EXERCISE BRIEF: Quote the whole listing word for word. Do not include the pictures.
►
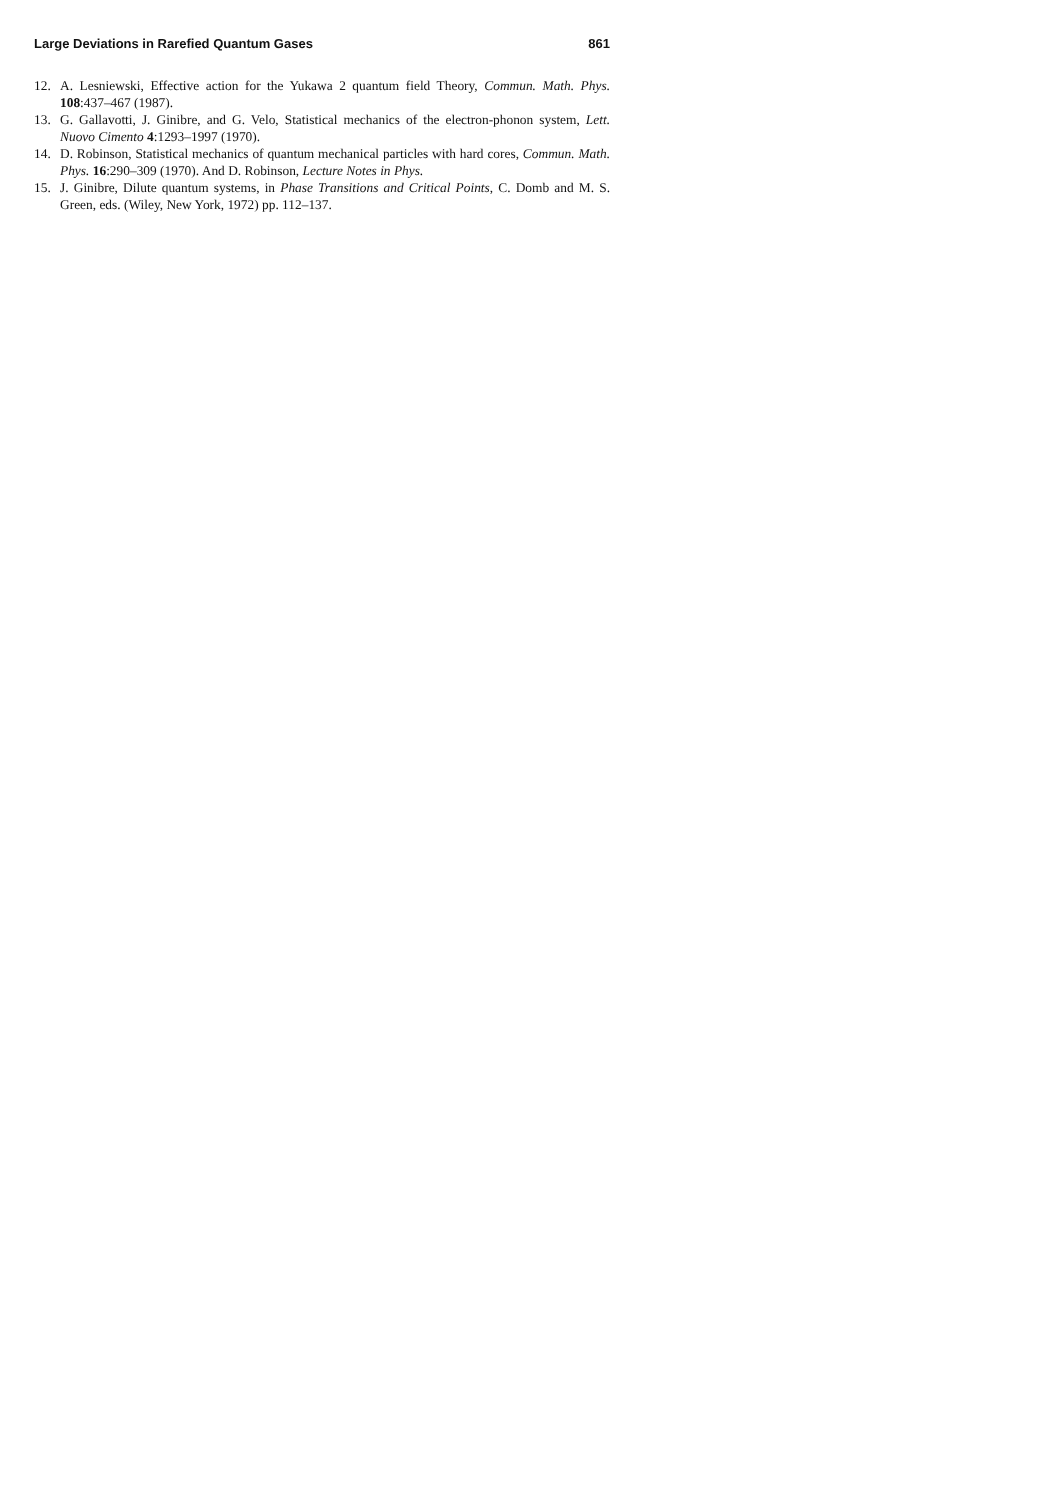Large Deviations in Rarefied Quantum Gases 861
12. A. Lesniewski, Effective action for the Yukawa 2 quantum field Theory, Commun. Math. Phys. 108:437–467 (1987).
13. G. Gallavotti, J. Ginibre, and G. Velo, Statistical mechanics of the electron-phonon system, Lett. Nuovo Cimento 4:1293–1997 (1970).
14. D. Robinson, Statistical mechanics of quantum mechanical particles with hard cores, Commun. Math. Phys. 16:290–309 (1970). And D. Robinson, Lecture Notes in Phys.
15. J. Ginibre, Dilute quantum systems, in Phase Transitions and Critical Points, C. Domb and M. S. Green, eds. (Wiley, New York, 1972) pp. 112–137.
◄
RESULT OF THIS TASK:
Large Deviations in Rarefied Quantum Gases 861
12. A. Lesniewski, Effective action for the Yukawa 2 quantum field Theory, Commun. Math. Phys. 108:437–467 (1987).
13. G. Gallavotti, J. Ginibre, and G. Velo, Statistical mechanics of the electron-phonon system, Lett. Nuovo Cimento 4:1293–1997 (1970).
14. D. Robinson, Statistical mechanics of quantum mechanical particles with hard cores, Commun. Math. Phys. 16:290–309 (1970). And D. Robinson, Lecture Notes in Phys.
15. J. Ginibre, Dilute quantum systems, in Phase Transitions and Critical Points, C. Domb and M. S. Green, eds. (Wiley, New York, 1972) pp. 112–137.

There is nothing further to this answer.